Dataset entries:

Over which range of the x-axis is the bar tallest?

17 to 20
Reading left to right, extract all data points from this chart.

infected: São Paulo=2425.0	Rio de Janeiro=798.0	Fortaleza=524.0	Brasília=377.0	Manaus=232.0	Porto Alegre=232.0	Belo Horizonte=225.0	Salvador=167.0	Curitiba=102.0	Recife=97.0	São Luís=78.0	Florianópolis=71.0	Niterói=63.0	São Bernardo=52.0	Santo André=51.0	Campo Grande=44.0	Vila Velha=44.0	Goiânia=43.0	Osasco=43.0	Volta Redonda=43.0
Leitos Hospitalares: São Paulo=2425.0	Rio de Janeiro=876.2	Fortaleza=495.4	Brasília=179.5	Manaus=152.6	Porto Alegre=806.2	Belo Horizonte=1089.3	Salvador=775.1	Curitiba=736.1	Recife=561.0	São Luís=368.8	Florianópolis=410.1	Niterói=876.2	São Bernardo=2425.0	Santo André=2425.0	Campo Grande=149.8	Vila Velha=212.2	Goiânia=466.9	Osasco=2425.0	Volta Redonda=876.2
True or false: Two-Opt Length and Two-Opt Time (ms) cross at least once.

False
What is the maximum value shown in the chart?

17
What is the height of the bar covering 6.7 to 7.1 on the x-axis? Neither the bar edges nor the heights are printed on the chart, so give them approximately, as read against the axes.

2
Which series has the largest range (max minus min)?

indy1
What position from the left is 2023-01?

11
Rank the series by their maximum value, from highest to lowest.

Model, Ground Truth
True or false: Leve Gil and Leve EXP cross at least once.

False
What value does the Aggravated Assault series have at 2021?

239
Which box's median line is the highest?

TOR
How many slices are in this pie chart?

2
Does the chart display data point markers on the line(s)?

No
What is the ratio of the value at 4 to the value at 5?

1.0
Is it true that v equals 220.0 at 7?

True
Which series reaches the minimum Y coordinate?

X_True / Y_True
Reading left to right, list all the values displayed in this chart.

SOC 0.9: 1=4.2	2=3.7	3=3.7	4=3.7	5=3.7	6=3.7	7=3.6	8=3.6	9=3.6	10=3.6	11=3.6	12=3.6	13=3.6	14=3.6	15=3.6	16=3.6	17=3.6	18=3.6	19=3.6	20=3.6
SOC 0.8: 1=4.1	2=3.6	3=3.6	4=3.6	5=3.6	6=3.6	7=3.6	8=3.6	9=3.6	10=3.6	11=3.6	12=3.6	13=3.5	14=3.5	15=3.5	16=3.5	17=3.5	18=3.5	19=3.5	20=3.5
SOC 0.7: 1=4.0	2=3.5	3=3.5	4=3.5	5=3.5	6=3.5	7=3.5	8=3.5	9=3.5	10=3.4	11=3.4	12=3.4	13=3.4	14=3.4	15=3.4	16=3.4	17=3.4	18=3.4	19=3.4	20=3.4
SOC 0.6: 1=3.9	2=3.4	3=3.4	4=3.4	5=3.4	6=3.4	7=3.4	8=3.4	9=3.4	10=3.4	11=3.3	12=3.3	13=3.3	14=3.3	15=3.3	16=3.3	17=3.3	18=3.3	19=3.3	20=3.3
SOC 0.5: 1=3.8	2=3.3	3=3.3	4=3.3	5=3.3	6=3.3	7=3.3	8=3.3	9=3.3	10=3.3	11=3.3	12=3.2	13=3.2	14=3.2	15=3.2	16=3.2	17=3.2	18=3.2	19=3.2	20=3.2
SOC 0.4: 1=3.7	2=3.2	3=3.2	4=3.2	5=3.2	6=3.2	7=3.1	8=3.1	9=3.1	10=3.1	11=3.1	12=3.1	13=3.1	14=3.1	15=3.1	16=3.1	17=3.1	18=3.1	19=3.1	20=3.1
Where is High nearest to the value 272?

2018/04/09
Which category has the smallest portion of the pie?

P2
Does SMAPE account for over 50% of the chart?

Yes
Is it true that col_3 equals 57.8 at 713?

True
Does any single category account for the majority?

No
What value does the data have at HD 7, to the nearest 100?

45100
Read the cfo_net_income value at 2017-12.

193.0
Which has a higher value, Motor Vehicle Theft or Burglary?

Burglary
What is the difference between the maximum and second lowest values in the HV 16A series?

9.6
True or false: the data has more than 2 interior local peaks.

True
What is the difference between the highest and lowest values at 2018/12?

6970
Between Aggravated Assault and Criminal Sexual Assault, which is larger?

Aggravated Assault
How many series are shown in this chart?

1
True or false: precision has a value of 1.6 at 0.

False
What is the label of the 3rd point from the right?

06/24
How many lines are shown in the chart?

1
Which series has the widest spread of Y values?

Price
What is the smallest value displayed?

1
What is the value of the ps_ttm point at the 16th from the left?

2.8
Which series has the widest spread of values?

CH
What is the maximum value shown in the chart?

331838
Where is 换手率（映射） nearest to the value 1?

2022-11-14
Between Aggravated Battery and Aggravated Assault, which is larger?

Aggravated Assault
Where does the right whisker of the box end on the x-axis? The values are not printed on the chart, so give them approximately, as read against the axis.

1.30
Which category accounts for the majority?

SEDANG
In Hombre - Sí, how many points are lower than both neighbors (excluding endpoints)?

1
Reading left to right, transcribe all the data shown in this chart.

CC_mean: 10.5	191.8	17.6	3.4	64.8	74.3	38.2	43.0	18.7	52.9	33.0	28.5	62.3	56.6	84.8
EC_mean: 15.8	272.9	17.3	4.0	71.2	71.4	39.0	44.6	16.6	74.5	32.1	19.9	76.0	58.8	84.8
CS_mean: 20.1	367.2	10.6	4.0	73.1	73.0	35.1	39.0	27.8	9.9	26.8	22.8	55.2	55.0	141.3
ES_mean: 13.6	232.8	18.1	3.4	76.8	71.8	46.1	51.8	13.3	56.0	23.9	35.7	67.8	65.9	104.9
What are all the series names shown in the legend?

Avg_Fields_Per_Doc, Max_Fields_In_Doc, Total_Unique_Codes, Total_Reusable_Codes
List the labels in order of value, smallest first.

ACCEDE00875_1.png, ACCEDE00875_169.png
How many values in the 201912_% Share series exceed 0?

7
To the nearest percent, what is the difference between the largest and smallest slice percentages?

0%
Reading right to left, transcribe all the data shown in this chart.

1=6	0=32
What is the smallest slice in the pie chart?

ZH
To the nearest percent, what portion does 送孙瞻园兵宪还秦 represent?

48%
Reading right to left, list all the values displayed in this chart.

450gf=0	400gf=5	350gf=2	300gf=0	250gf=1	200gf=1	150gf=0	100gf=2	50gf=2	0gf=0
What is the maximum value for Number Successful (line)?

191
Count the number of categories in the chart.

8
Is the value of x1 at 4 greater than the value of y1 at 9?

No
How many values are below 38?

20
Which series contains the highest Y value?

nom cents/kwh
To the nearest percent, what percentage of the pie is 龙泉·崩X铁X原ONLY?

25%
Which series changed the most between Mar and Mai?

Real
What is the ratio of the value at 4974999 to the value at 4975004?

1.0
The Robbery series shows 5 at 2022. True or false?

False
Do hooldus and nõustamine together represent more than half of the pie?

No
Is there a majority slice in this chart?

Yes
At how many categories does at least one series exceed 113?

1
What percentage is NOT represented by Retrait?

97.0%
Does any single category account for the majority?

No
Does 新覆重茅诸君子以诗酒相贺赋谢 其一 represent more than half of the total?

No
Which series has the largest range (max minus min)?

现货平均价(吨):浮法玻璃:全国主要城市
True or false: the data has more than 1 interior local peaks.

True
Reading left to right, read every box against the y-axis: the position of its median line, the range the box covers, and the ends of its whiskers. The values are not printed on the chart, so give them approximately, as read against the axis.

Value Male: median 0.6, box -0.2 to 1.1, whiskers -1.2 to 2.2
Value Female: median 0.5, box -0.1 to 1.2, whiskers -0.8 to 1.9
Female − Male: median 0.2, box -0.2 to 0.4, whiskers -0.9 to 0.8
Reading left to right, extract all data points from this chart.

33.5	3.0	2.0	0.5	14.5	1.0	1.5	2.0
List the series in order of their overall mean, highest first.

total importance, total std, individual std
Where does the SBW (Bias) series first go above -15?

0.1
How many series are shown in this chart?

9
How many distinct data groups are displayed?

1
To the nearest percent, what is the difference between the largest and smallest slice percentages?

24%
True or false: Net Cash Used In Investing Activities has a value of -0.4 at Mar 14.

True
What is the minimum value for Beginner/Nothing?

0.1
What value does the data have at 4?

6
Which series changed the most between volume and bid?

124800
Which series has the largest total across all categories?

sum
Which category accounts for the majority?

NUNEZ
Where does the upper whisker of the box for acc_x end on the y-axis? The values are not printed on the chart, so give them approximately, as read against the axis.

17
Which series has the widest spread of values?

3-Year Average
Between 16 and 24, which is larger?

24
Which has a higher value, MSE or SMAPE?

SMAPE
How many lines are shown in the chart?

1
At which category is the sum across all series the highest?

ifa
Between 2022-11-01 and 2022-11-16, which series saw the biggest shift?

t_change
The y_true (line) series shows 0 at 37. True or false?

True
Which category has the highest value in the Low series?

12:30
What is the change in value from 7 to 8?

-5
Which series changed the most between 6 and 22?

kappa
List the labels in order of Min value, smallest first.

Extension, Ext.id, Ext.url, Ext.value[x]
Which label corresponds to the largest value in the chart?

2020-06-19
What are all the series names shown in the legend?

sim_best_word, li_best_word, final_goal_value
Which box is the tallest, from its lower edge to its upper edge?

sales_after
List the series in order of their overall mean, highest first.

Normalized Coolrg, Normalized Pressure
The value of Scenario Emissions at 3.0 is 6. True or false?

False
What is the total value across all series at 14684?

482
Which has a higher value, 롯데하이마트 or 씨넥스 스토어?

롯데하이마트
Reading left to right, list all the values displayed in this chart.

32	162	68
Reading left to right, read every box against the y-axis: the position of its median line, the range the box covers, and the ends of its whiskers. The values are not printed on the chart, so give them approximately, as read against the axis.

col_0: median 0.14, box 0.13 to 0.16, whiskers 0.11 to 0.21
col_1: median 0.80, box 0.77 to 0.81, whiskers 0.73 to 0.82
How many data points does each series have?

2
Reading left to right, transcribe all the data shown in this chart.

What is being asked: Starting at the line that contains "Value Male: median" and ending with the line that contains "Which box is", set out those lines as a numbered list, leaving out any blank lines.

Completed exercise:
1. Value Male: median 0.6, box -0.2 to 1.1, whiskers -1.2 to 2.2
2. Value Female: median 0.5, box -0.1 to 1.2, whiskers -0.8 to 1.9
3. Female − Male: median 0.2, box -0.2 to 0.4, whiskers -0.9 to 0.8
4. Reading left to right, extract all data points from this chart.
5. 33.5	3.0	2.0	0.5	14.5	1.0	1.5	2.0
6. List the series in order of their overall mean, highest first.
7. total importance, total std, individual std
8. Where does the SBW (Bias) series first go above -15?
9. 0.1
10. How many series are shown in this chart?
11. 9
12. How many distinct data groups are displayed?
13. 1
14. To the nearest percent, what is the difference between the largest and smallest slice percentages?
15. 24%
16. True or false: Net Cash Used In Investing Activities has a value of -0.4 at Mar 14.
17. True
18. What is the minimum value for Beginner/Nothing?
19. 0.1
20. What value does the data have at 4?
21. 6
22. Which series changed the most between volume and bid?
23. 124800
24. Which series has the largest total across all categories?
25. sum
26. Which category accounts for the majority?
27. NUNEZ
28. Where does the upper whisker of the box for acc_x end on the y-axis? The values are not printed on the chart, so give them approximately, as read against the axis.
29. 17
30. Which series has the widest spread of values?
31. 3-Year Average
32. Between 16 and 24, which is larger?
33. 24
34. Which has a higher value, MSE or SMAPE?
35. SMAPE
36. How many lines are shown in the chart?
37. 1
38. At which category is the sum across all series the highest?
39. ifa
40. Between 2022-11-01 and 2022-11-16, which series saw the biggest shift?
41. t_change
42. The y_true (line) series shows 0 at 37. True or false?
43. True
44. Which category has the highest value in the Low series?
45. 12:30
46. What is the change in value from 7 to 8?
47. -5
48. Which series changed the most between 6 and 22?
49. kappa
50. List the labels in order of Min value, smallest first.
51. Extension, Ext.id, Ext.url, Ext.value[x]
52. Which label corresponds to the largest value in the chart?
53. 2020-06-19
54. What are all the series names shown in the legend?
55. sim_best_word, li_best_word, final_goal_value
56. Which box is the tallest, from its lower edge to its upper edge?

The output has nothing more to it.